Der Strafantrag kann von der abgebildeten Person, beziehungsweise bei Minderjährigen von deren gesetzlichen Vertretern gestellt werden. Bei verstorbenen Personen sind die Ehegatten, Lebenspartner und Kinder, beziehungsweise die Eltern oder Geschwister und Enkel, antragsberechtigt (§§ 77 Abs. 2 S. 1 und 2 StGB). 

Ein besonderes öffentliches Interesse an der Strafverfolgung wird insbesondere bei Wiederholungstätern angenommen, sowie bei erheblichen Verletzungen oder verschiedenen menschenverachtenden Tatmotiven. 
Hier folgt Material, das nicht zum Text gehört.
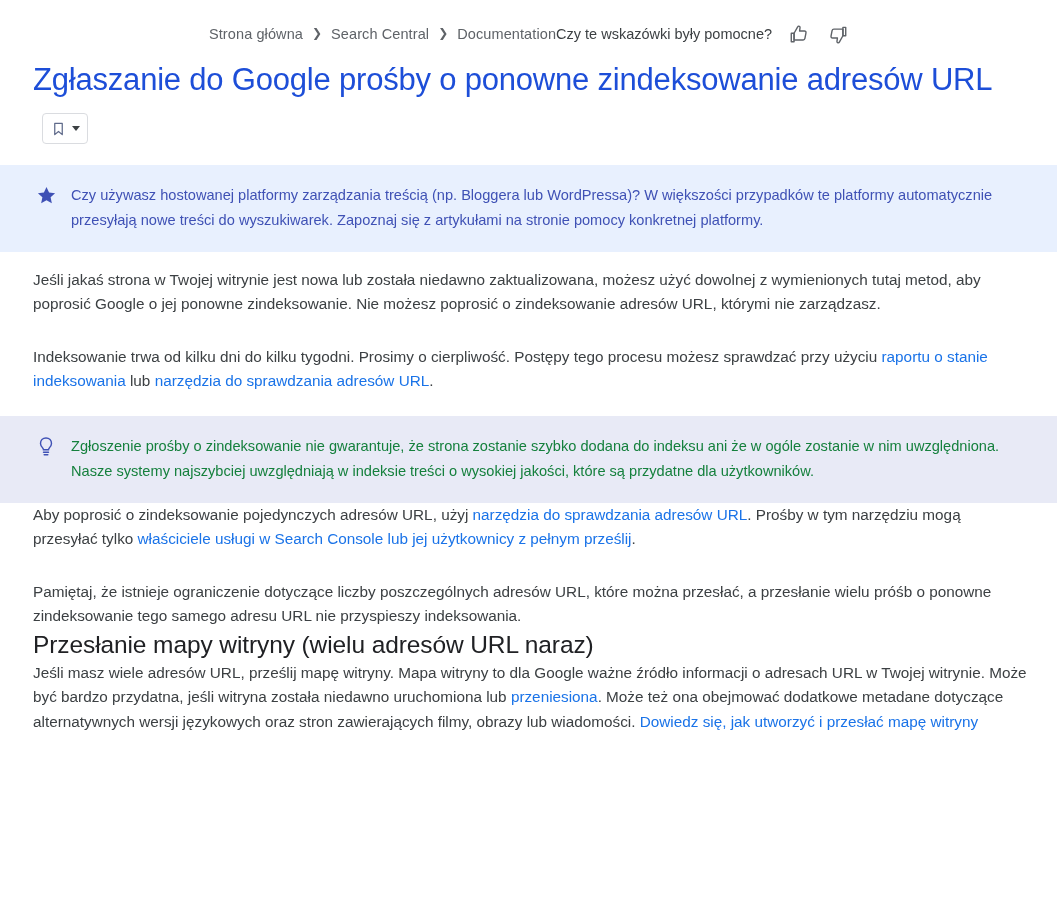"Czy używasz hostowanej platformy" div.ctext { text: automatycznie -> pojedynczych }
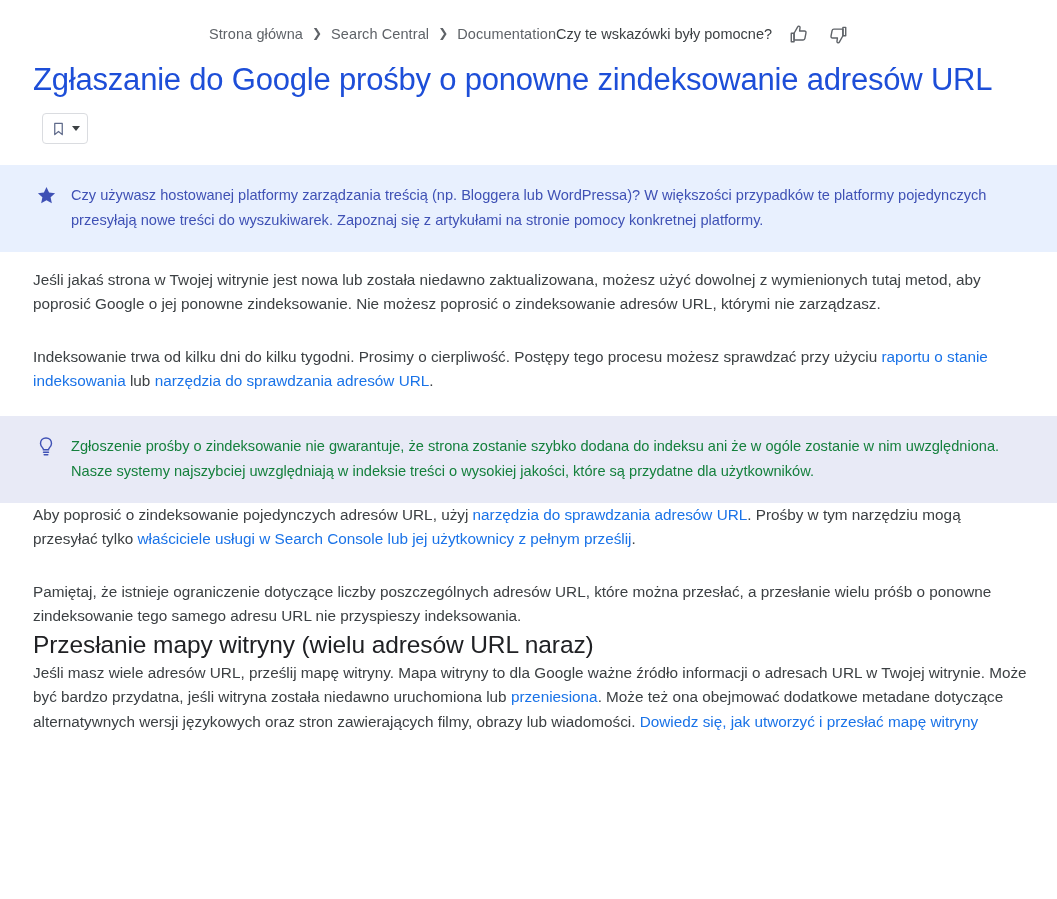"Jeśli jakaś strona w Twojej" p.body.first { font-style: none -> italic; margin-top: 16px -> 27px }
Bei den § 201a Abs. 1 und Abs. 2 StGB handelt es sich um sogenannte Privatklagedelikte (§ 374 Abs. 1 Nr. 2a StPO). Die Staatsanwaltschaft erhebt die öffentliche Klage nur dann, wenn dies im öffentlichen Interesse liegt. Ein solches kann zum Beispiel bestehen, wenn die verletzte Person im öffentlichen Leben steht oder besonders schutzbedürftig ist oder die Tat die Allgemeinheit betrifft, weil sie im öffentlichen Raum begangen wurde. 

In allen anderen Fällen werden die Verletzten auf den Privatklageweg verwiesen (§ 376 StPO). Die Erhebung der Klage erfolgt dann nicht durch die Staatsanwaltschaft, sondern selbstständig durch die Privatperson.